• Work request: Repeat every line of the data exactly, but not the pictures.

• Material provided:
********************

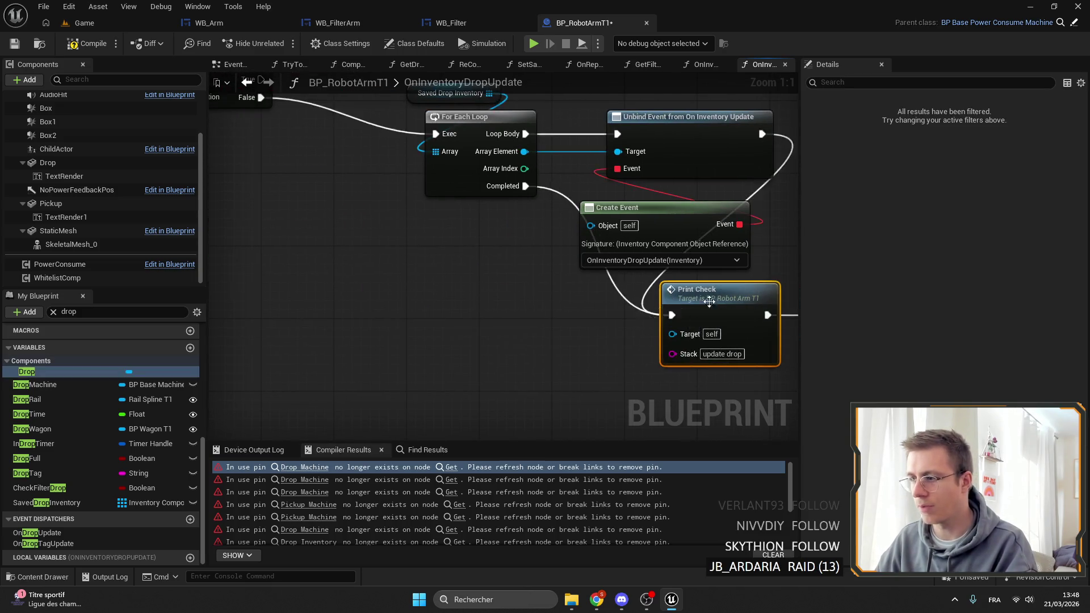
{"action": "left_click_drag", "start_coordinate": [669, 295], "coordinate": [472, 264]}
{"action": "mouse_move", "coordinate": [547, 248]}
{"action": "left_mouse_down"}
{"action": "mouse_move", "coordinate": [531, 139]}
{"action": "mouse_move", "coordinate": [541, 98]}
{"action": "left_mouse_up"}
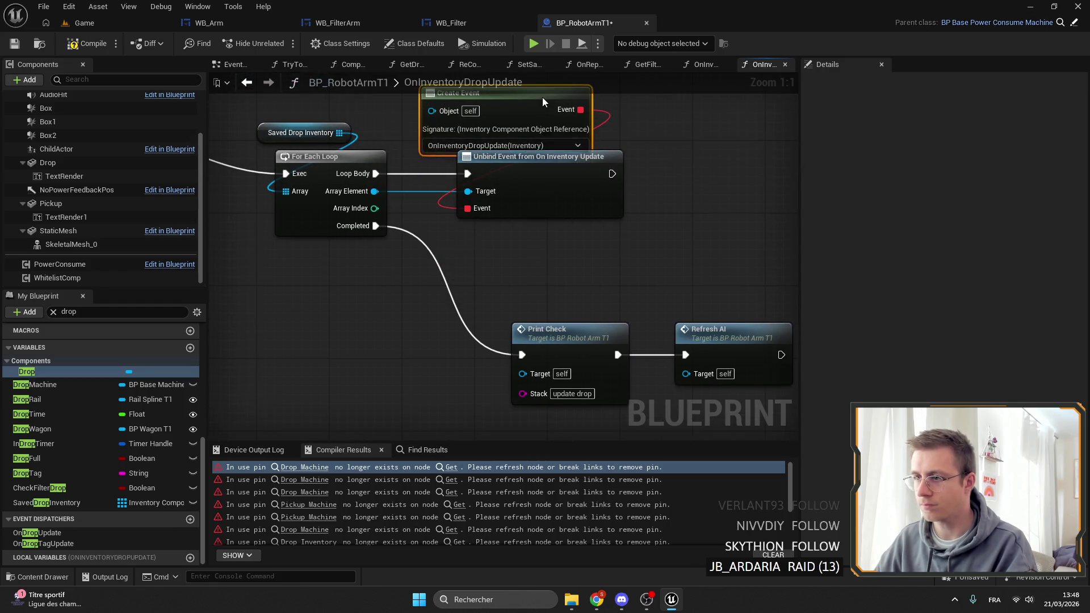
{"action": "left_click_drag", "start_coordinate": [454, 284], "coordinate": [710, 318]}
{"action": "left_click_drag", "start_coordinate": [529, 306], "coordinate": [473, 231]}
Step: Finish placing Print Check and Refresh AI, save and compile, and go to the Pickup Machine error
{"action": "left_click_drag", "start_coordinate": [330, 143], "coordinate": [502, 249]}
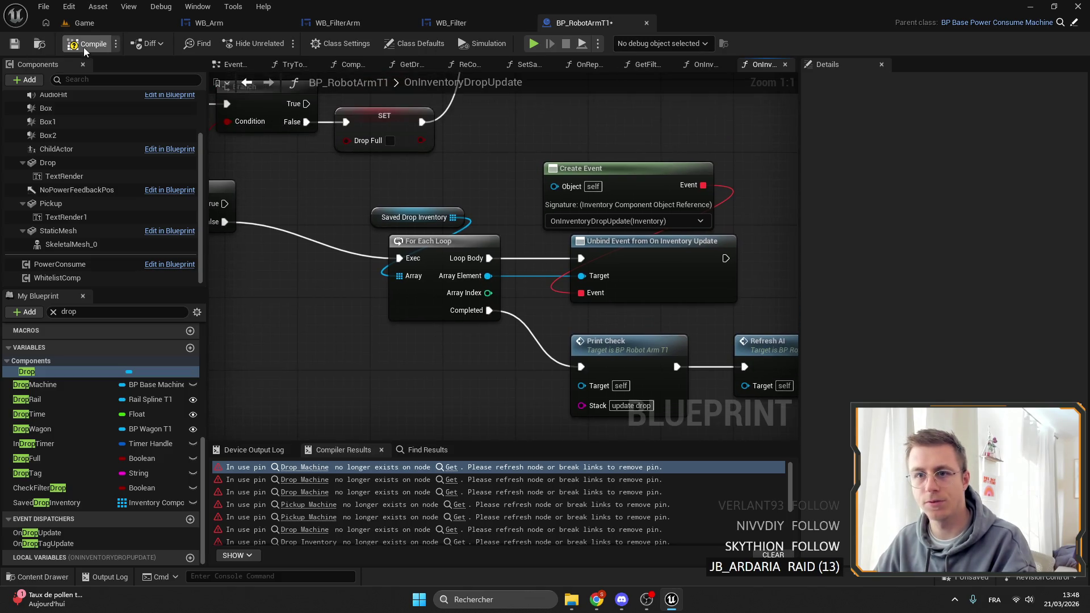
{"action": "key", "text": "F7"}
{"action": "left_click", "coordinate": [15, 43]}
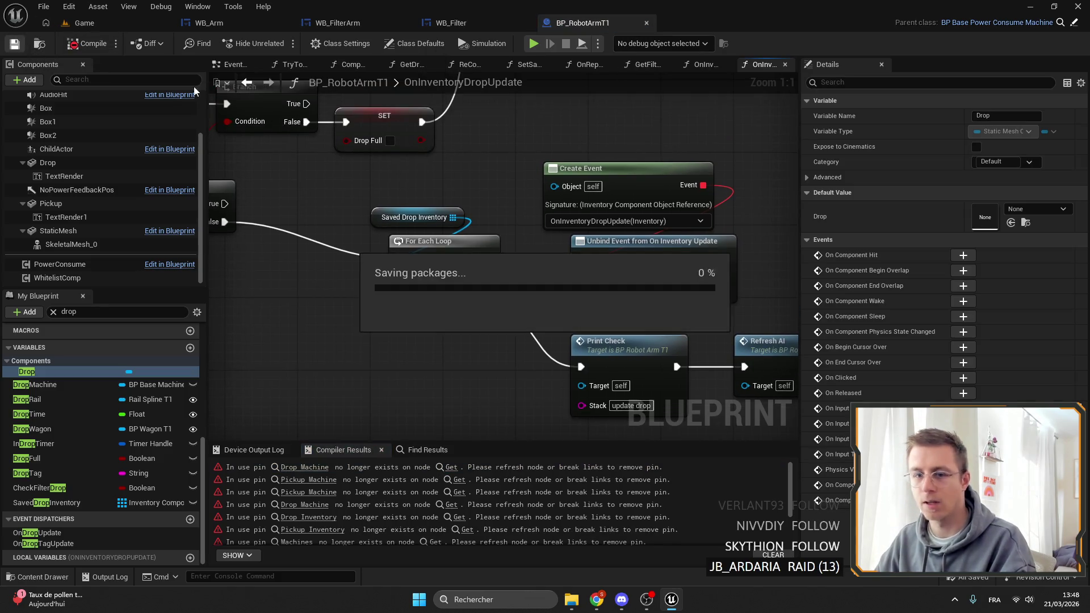
{"action": "scroll", "coordinate": [434, 237], "scroll_direction": "down", "scroll_amount": 3}
{"action": "left_click", "coordinate": [305, 468]}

********************

• Answer to this exercise:
{"action": "left_click_drag", "start_coordinate": [669, 295], "coordinate": [472, 264]}
{"action": "mouse_move", "coordinate": [547, 248]}
{"action": "left_mouse_down"}
{"action": "mouse_move", "coordinate": [531, 139]}
{"action": "mouse_move", "coordinate": [541, 98]}
{"action": "left_mouse_up"}
{"action": "left_click_drag", "start_coordinate": [454, 284], "coordinate": [710, 318]}
{"action": "left_click_drag", "start_coordinate": [529, 306], "coordinate": [473, 231]}
Step: Finish placing Print Check and Refresh AI, save and compile, and go to the Pickup Machine error
{"action": "left_click_drag", "start_coordinate": [330, 143], "coordinate": [502, 249]}
{"action": "key", "text": "F7"}
{"action": "left_click", "coordinate": [15, 43]}
{"action": "scroll", "coordinate": [434, 237], "scroll_direction": "down", "scroll_amount": 3}
{"action": "left_click", "coordinate": [305, 468]}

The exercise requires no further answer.